For designers, this might mean sketching, with a pencil on paper, the proposed design before scanning and sharing the sketches with the team. Other designers work quickly using digital tools and might employ software to create these simple drawings.
Regardless of the preferred media, storyboard sketches are not intended to be labor or time-intensive. This is a departure from the more significant investments in other design process steps like UX Persona, Process Flow, and Workflow.
If the quality of output from the previous three steps is high, storyboard sketches should be able to be completed quickly.
Using the workflow as a guide
Storyboard sketches are quick studies that explore how the steps in a workflow can be translated to screen design. This allows stakeholders to visualize layouts and interactions before moving into wireframes.
More specifically, storyboard sketches illustrate the concept of how a persona will experience the product for a given workflow, showing what the user’s point of view would look like in the context of the application.

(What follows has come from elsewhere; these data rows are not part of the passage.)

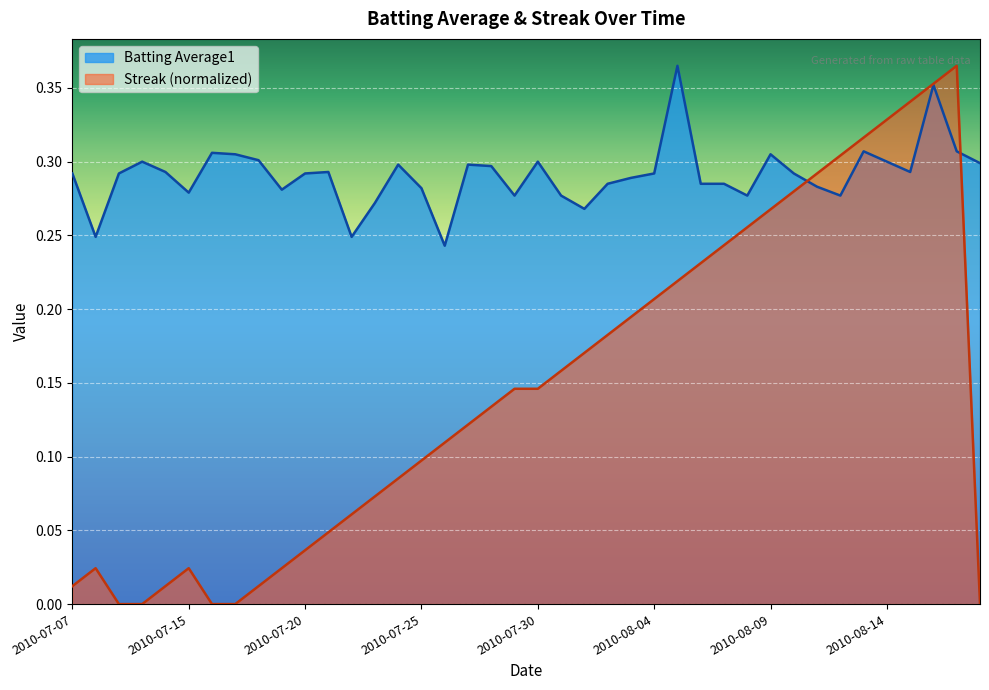

At 2010-07-30, list the series in order from largest to smallest.

Batting Average1, Streak (normalized)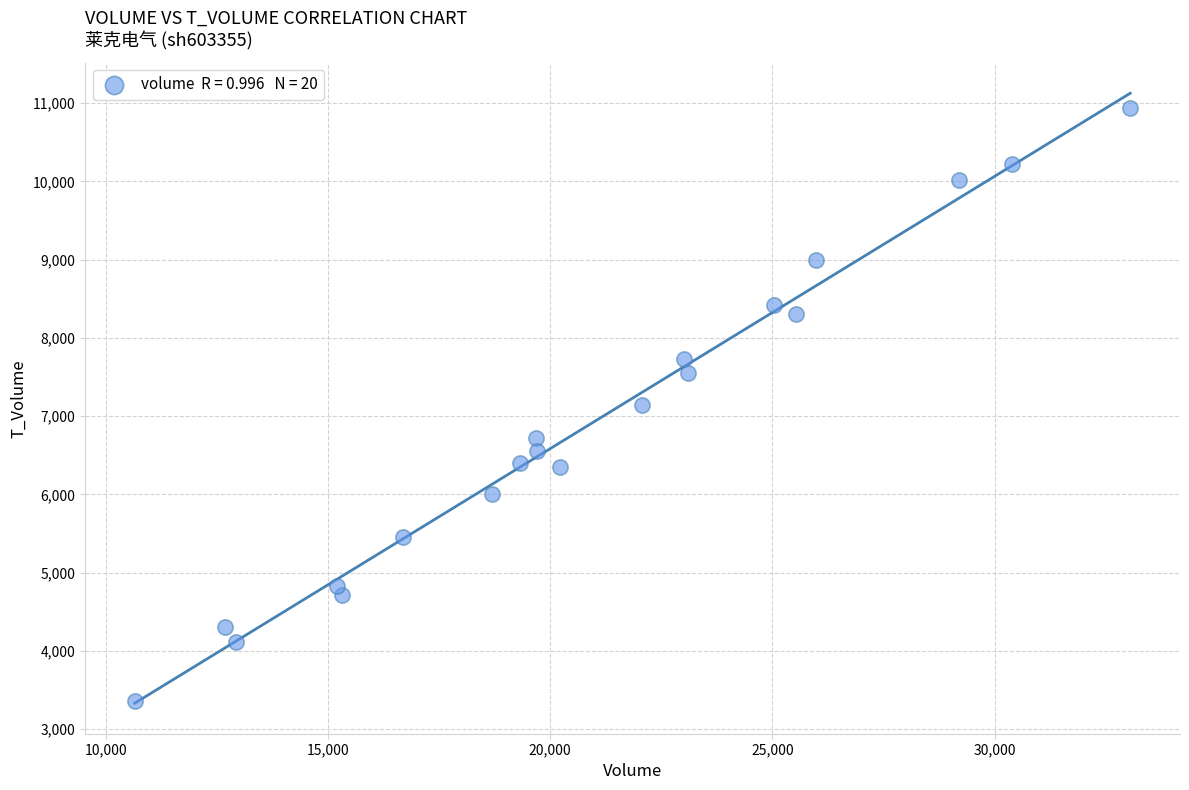

What is the range of Y values (max minus min)?

7579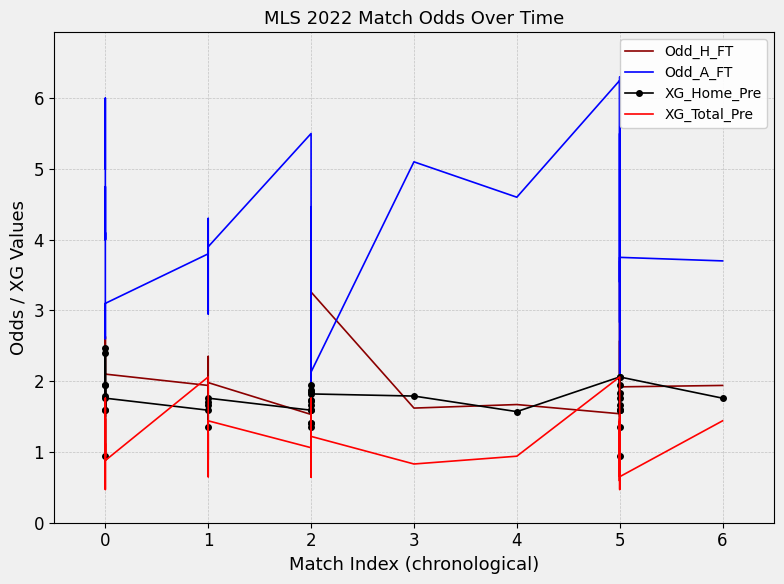

At which category does Odd_H_FT reach its first local peak?

2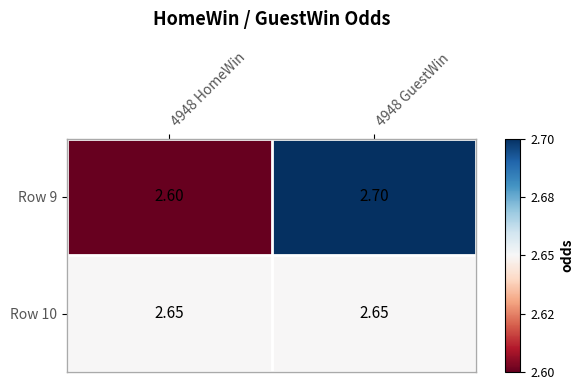

Reading right to left, what are all the values shown in this chart?

Row 9: 4948 GuestWin=2.7	4948 HomeWin=2.6
Row 10: 4948 GuestWin=2.6	4948 HomeWin=2.6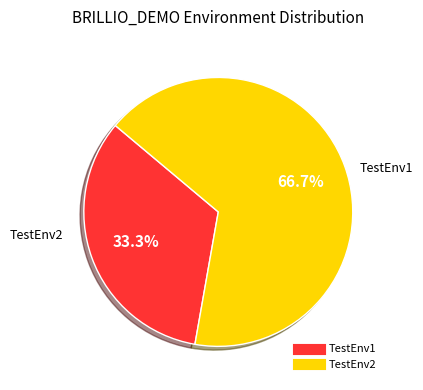

Rank the categories by value from lowest to highest.

TestEnv1, TestEnv2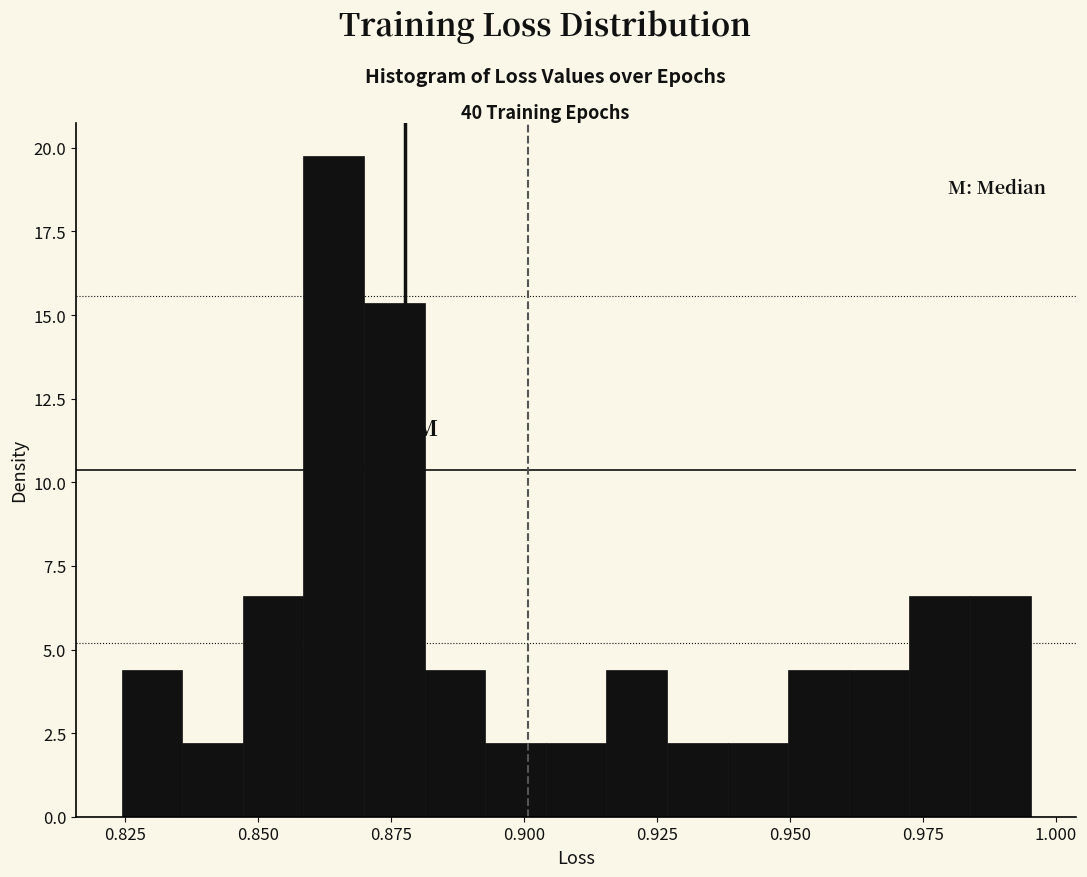

Read against the x-axis, roughly where is the centre of the tallest bar?

0.865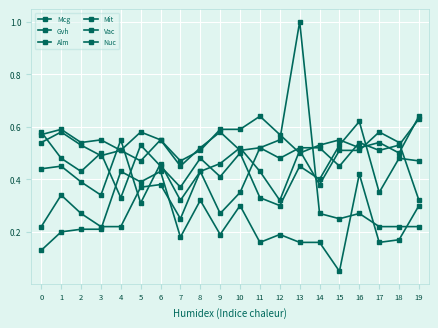

Between 15 and 6, which is larger?

15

Because the primary focus of storyboard sketches is on visualizing and validating the design concept—screens needed in the product, screen layout and hierarchy, and potential placement for copy and components—there is no data behind the sketches, and the sketches are not clickable.
Transitioning from Discovery to Build
Storyboard sketches are a great way to share out and validate ideas and thoughts—and avoid misunderstandings or miscommunication! Since this is the first visualization of what will eventually be built, sketches provide a great artifact to ensure everyone agrees on the direction being taken.
The speed of storyboard sketches makes them the perfect transitional point between the discovery and build phases, establishing a solid foundation for moving on to a more detailed (and time-consuming) level of design, starting with low-fidelity wireframes.